» Excerpted passage:
.....
# Carbon fiber rings



## Barb (May 22, 2021)

I wanted to do something a little different so I made a couple of carbon fiber rings with opal inlay. I learned two things. If you want a bigger shine then use bigger chunks like I did with the green. I used blue glow in the dark powder on the blue one with much finer chunks of opal. It glows but just a little since the powder is only on the base of the groove. They're very light and comfortable. I got the ring cores from craft supplies usa.

Reactions: Like 3 | EyeCandy! 1 | Way Cool 4


----------



## Barb (May 22, 2021)

Sorry for the crappy pics. I loaded this from my phone and didn't realize how bad they were.


----------



## woodtickgreg (May 22, 2021)

Very cool. I like the mandrel too.

Reactions: Thank You! 1


----------



## Nature Man (May 22, 2021)

Thanks for passing along the tip! Rings look exceedingly nice! Chuck

Reactions: Thank You! 1


----------



## T. Ben (May 22, 2021)

Very cool,I have that mandrel too,are the carbon fiber cores new? I haven’t seen those yet.
.....
» Data provided:
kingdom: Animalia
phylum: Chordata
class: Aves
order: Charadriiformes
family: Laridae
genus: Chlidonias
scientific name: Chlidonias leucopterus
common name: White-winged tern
.....
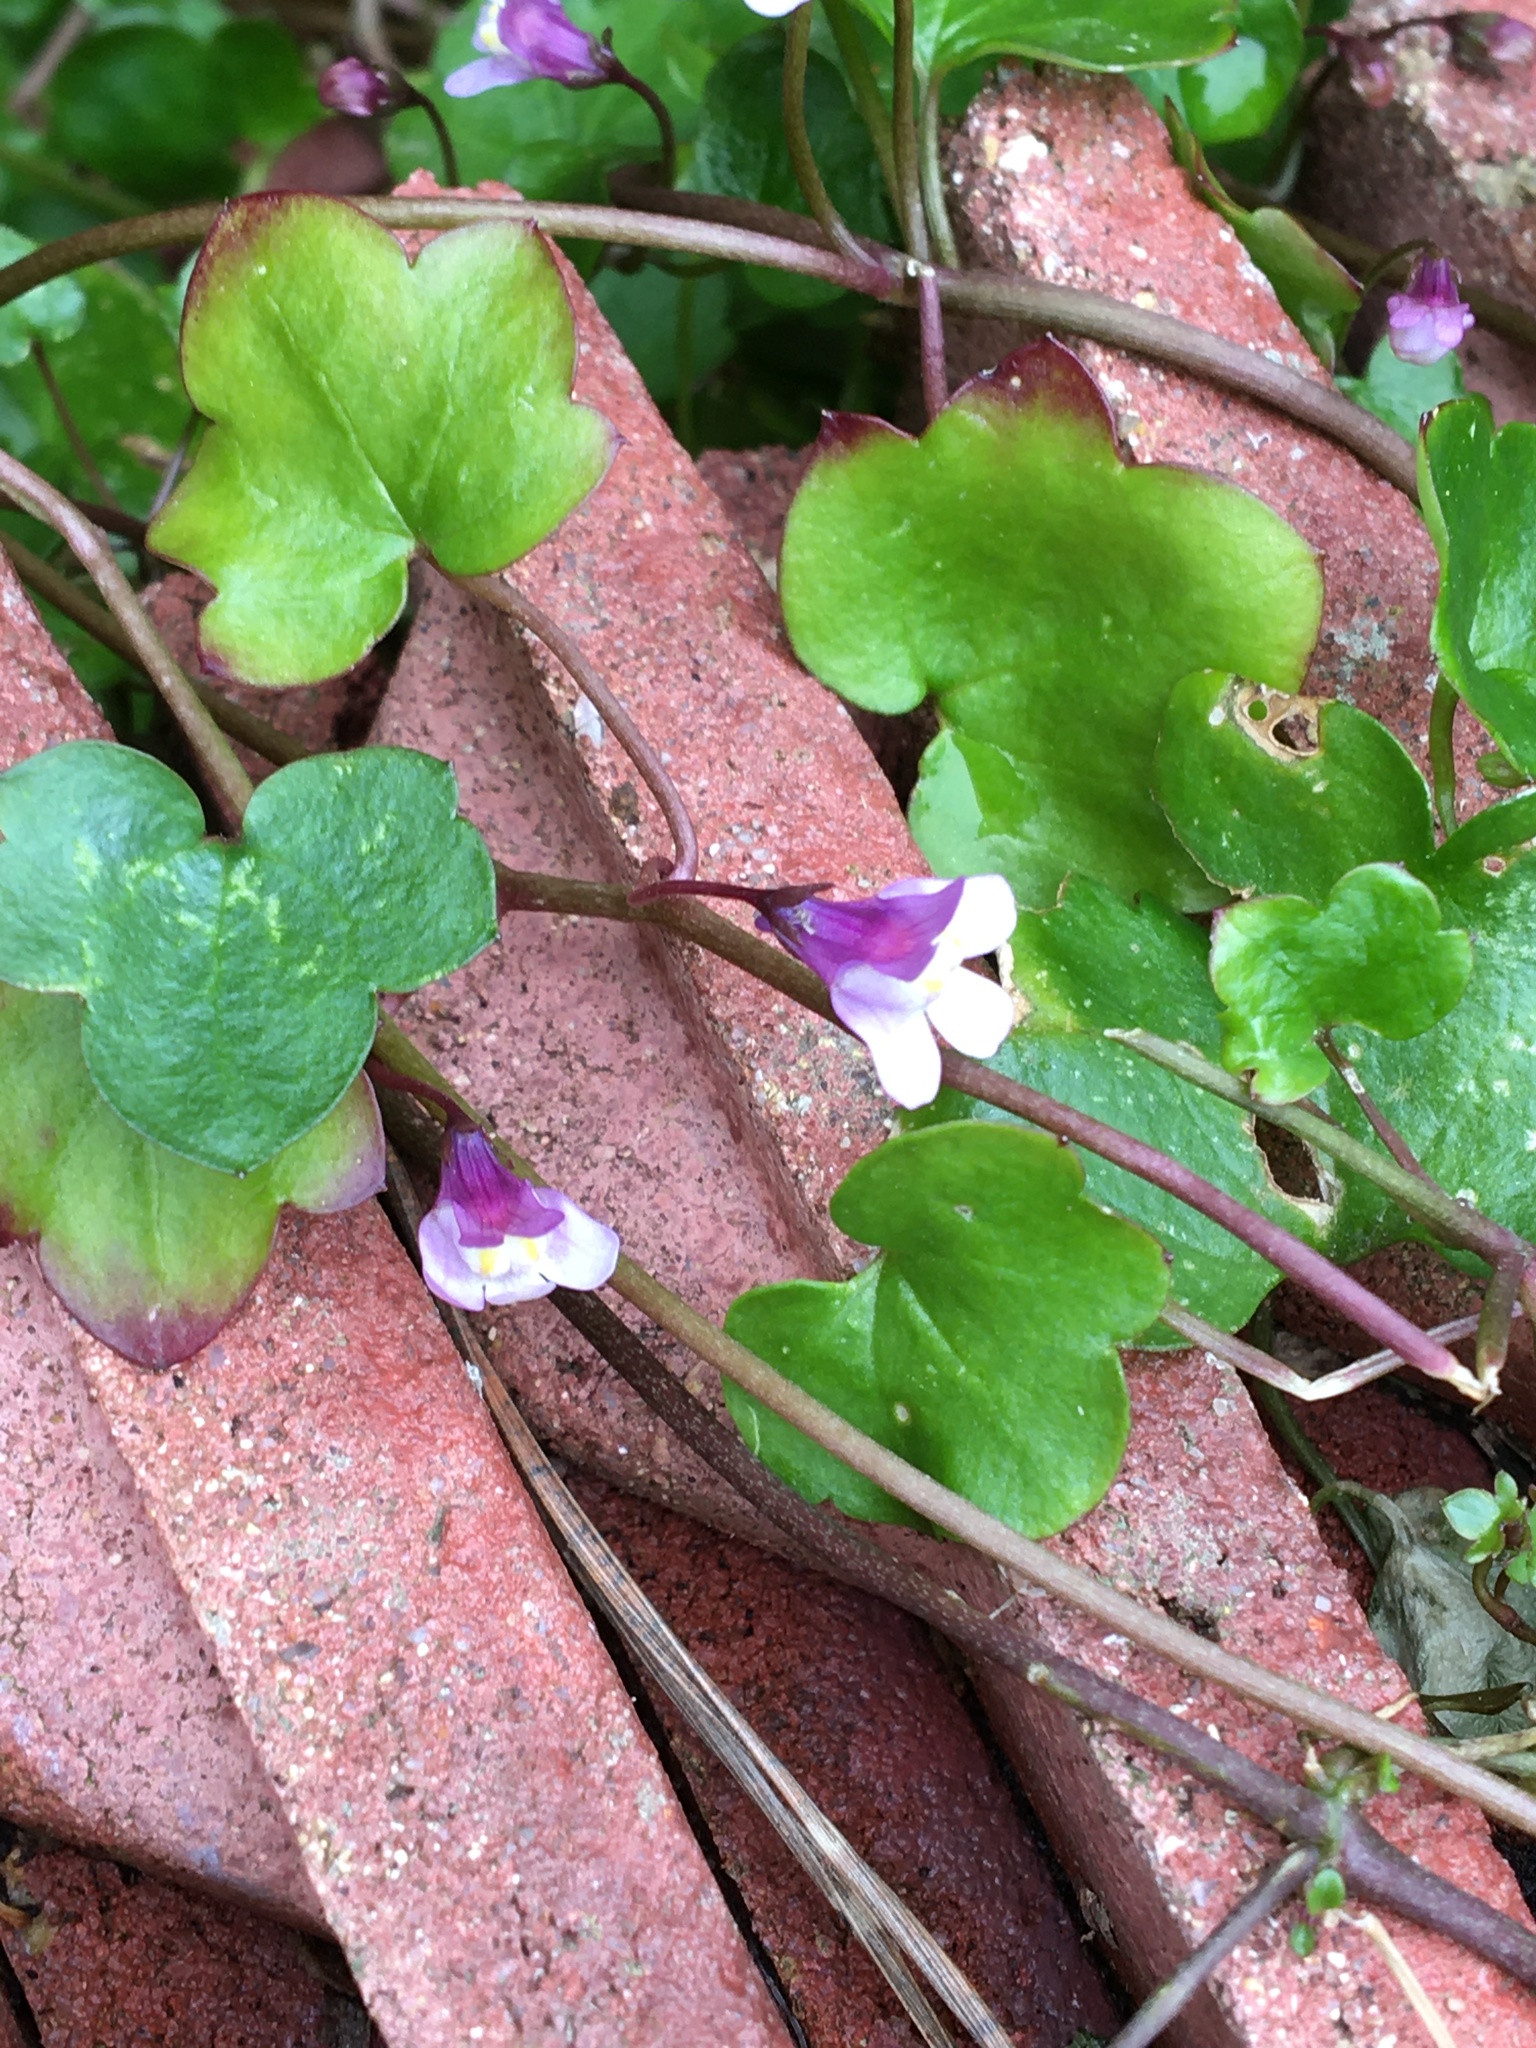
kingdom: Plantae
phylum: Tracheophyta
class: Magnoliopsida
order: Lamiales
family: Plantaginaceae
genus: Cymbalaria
.....
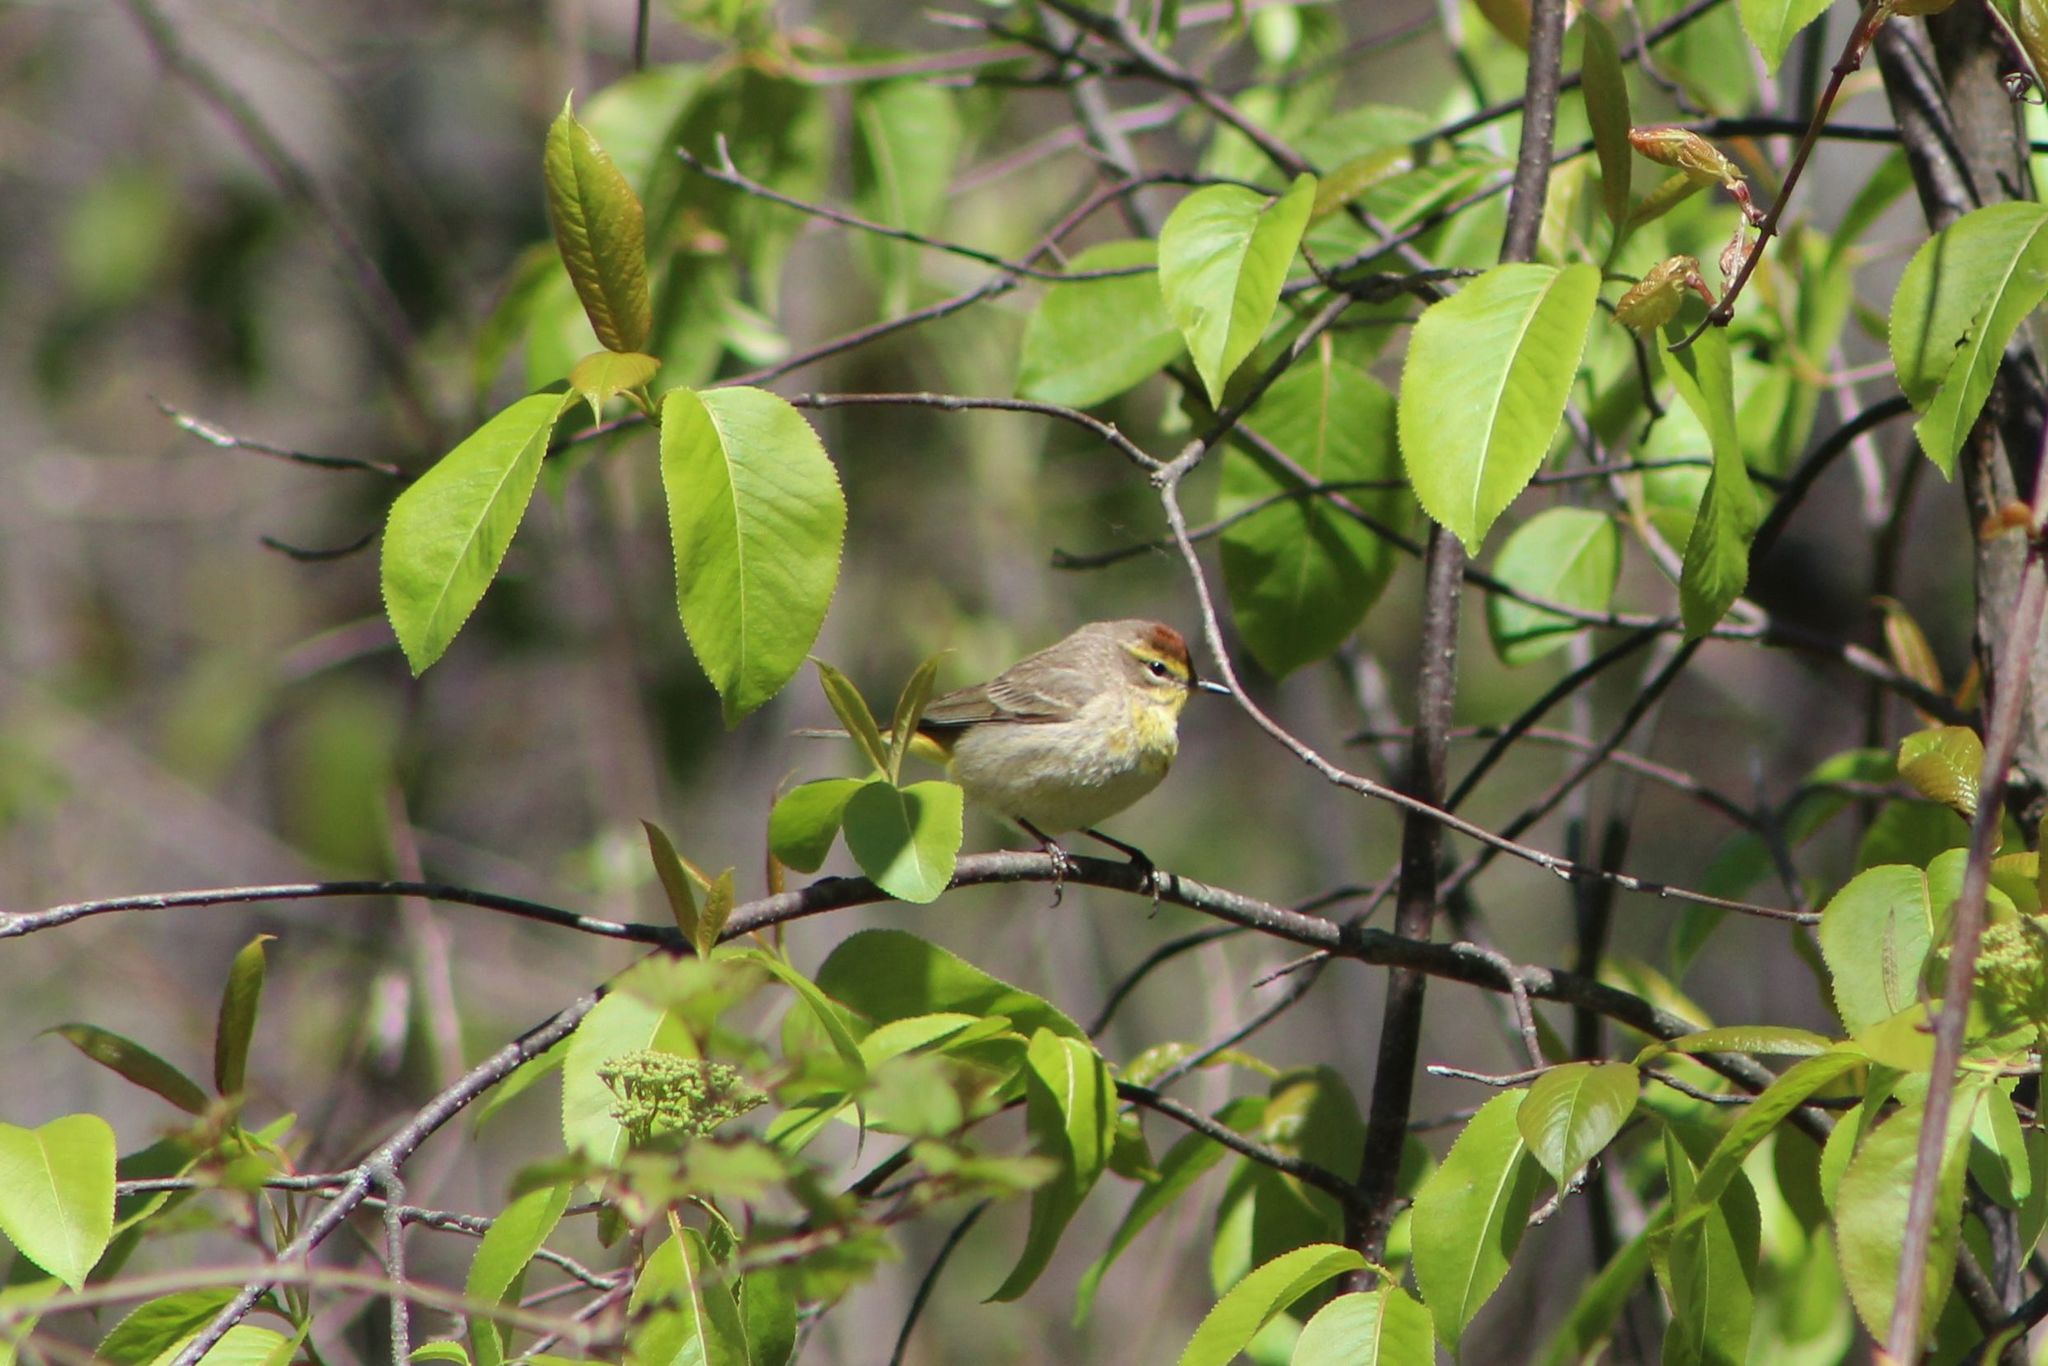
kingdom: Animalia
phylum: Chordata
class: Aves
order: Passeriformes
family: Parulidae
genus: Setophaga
.....
» Task brief:
Write the next part of the forum thread about carbon fiber rings, picking up after its last post.

» Answer to the exercise:
Reactions: Thank You! 1


----------



## Barb (May 22, 2021)

T. Ben said:


> Very cool,I have that mandrel too,are the carbon fiber cores new? I haven’t seen those yet.


Thanks and yes they are. :)

Reactions: Thank You! 1


----------



## ripjack13 (May 22, 2021)

Barb, those came out real good. I love that green one.

Reactions: Thank You! 1 | Agree 1


----------



## Barb (May 22, 2021)

ripjack13 said:


> Barb, those came out real good. I love that green one.


Thank you! That's my favorite one too.


----------



## barry richardson (May 22, 2021)

Those look great Barb!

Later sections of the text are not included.